| Data for this task |
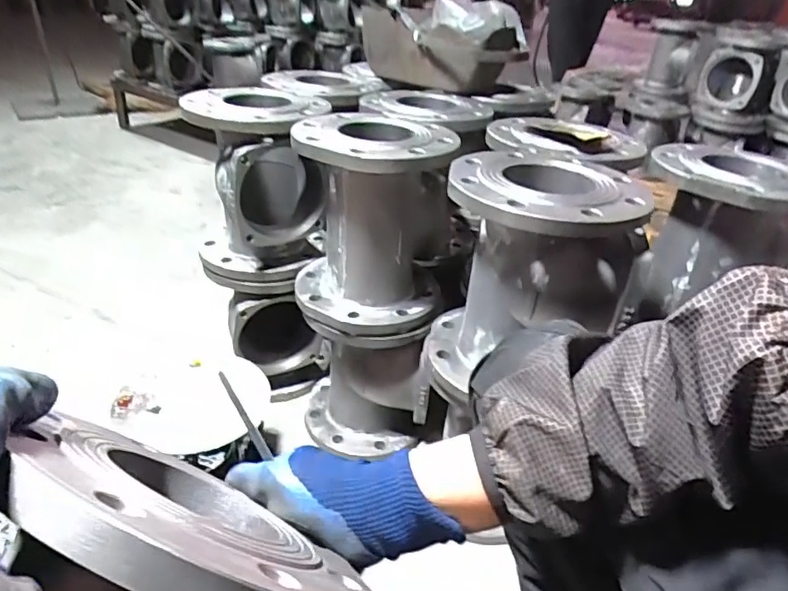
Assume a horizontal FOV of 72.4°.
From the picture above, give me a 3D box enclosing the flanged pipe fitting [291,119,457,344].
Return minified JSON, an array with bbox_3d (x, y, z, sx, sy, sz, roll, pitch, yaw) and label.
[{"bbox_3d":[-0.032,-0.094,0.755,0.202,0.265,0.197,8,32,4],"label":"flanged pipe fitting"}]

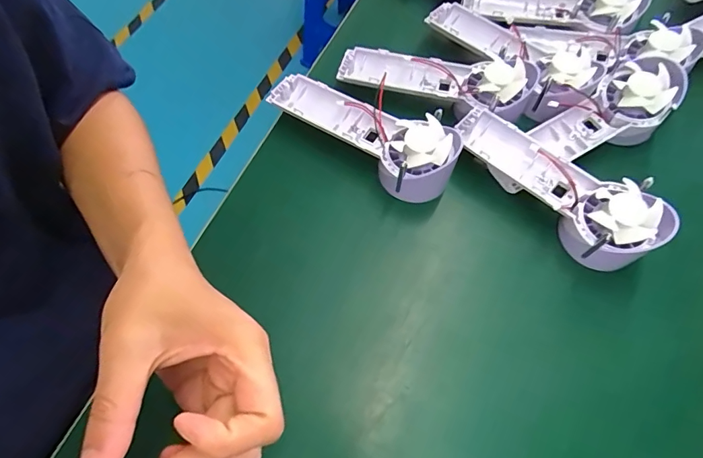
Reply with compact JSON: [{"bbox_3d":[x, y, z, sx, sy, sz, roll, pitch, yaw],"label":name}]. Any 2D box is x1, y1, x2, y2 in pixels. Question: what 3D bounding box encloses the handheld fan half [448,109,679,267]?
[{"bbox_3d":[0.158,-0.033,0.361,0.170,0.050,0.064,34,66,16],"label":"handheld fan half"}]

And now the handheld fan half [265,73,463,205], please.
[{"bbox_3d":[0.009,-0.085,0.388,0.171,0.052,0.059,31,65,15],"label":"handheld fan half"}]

| Exercise directions |
Print out the material word for word, omitting the pictures.

| Reply |
Assume a horizontal FOV of 72.4°.
From the picture above, give me a 3D box enclosing the flanged pipe fitting [291,119,457,344].
Return minified JSON, an array with bbox_3d (x, y, z, sx, sy, sz, roll, pitch, yaw) and label.
[{"bbox_3d":[-0.032,-0.094,0.755,0.202,0.265,0.197,8,32,4],"label":"flanged pipe fitting"}]

Reply with compact JSON: [{"bbox_3d":[x, y, z, sx, sy, sz, roll, pitch, yaw],"label":name}]. Any 2D box is x1, y1, x2, y2 in pixels. Question: what 3D bounding box encloses the handheld fan half [448,109,679,267]?
[{"bbox_3d":[0.158,-0.033,0.361,0.170,0.050,0.064,34,66,16],"label":"handheld fan half"}]

And now the handheld fan half [265,73,463,205], please.
[{"bbox_3d":[0.009,-0.085,0.388,0.171,0.052,0.059,31,65,15],"label":"handheld fan half"}]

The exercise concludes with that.